Call_Me_Op wrote:Based upon back-testing, a 30/70 portfolio of stocks/5 year treasuries compares favorably with the Permanent Portfolio (return. SD, and draw-down), and appears to be intrinsically less risky in the sense that 70% of the portfolio is very safe.
This is a Boglehead 25/75 Total International Stocks/Total Bond comparison to the Permanent Portfolio (courtesy of Simba's spreadsheet/data)
One stop UK versions of Boglehead portfolios
80-20
http://www.morningstar.co.uk/uk/funds/s ... F00000MLUR
60-40
http://www.morningstar.co.uk/uk/funds/s ... F00000MLUP
20-80
http://www.morningstar.co.uk/uk/funds/s ... F00000MLUL
Expense Ratio comparisons
Boglehead (Vanguard) 0.3%
PERM 0.5%
PRPFX 0.8%
The 4x25 (stocks, LTT, T-Bill, Gold) Permanent Portfolio might be considered as a gold tilt (additional gold exposure above and beyond Total Market exposure), so would be expected to relatively lead when gold was rising (1970's, 2000's), and lag when gold was in decline (1980's, 1990's). During the early years of the 1980's gold was declining at -15% annualised (i.e. 1980 to 1984 inclusive). At other times gold might be putting on 16%+ annualised (i.e. 2007 to 2011 inclusive).
If you're considering a tilted portfolio, perhaps its best
not to do so when the tilt asset has had a very strong prior decade. Often however that's when investors are more attracted to such tilting - only to later sell out of such tilt after subsequent relatively poor performance.

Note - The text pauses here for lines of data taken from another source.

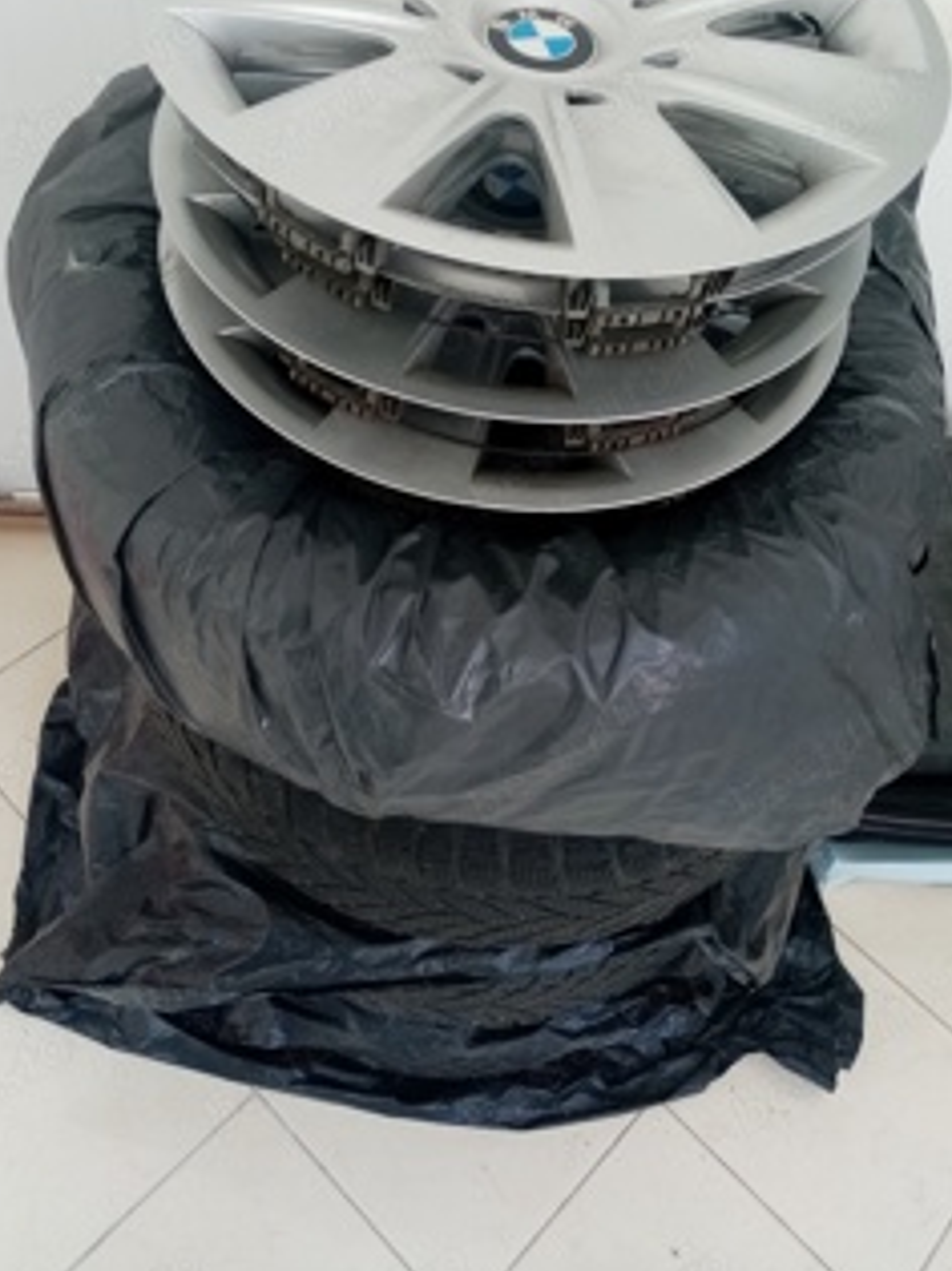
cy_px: 488
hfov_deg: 42.9
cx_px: 492
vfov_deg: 54.8
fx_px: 1211
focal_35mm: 33
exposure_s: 1/50
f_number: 1.8
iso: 138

5 year Treasury's instead of total bond ? - Personally I quite like that myself. Again that's tilting away from total bond though. A 5 year treasury ladder when each rung is held to maturity has no capital risk and rolls relatively quickly to track yields up (or down). When holding each rung to maturity, interim capital value fluctuations can in effect be ignored as they're just paper value changes. When so, the gain each year for such a 5 year ladder is the average of the current and past four years 5 year Treasury yields. UK since 1980, a 5 year Gilt (treasury) ladder yielded a 3.7% annualised real (after inflation) return - not bad for something that is nigh on totally risk free. Much of that however would have been a consequence of generally transitioning from relatively high yields in the 1980's, down to more recent low/average yields. Going forward ??? I wouldn't expect such historic high real gains to persist, excepting perhaps if yields again spiked heavily upwards and maturing bonds were rolled into those higher yields (I'd be inclined to extend the ladder out to perhaps 10+ years under such conditions i.e. roll maturing gilts into 10 year gilts).
Total bonds versus specific bonds is ??? For example whilst corporate bonds might yield 2% more than gilts, the corporate bond default rate might average 2% and in effect negate the benefit of higher yields (approximation for corporate bonds is yield - default rate (%)). A problem with defaults is that they tend to cluster, so whilst there may be no defaults for 9 years, you might encounter 20% defaults in the tenth year and endure a sizeable capital loss in that year as a result (silly example perhaps, but conveys the gist).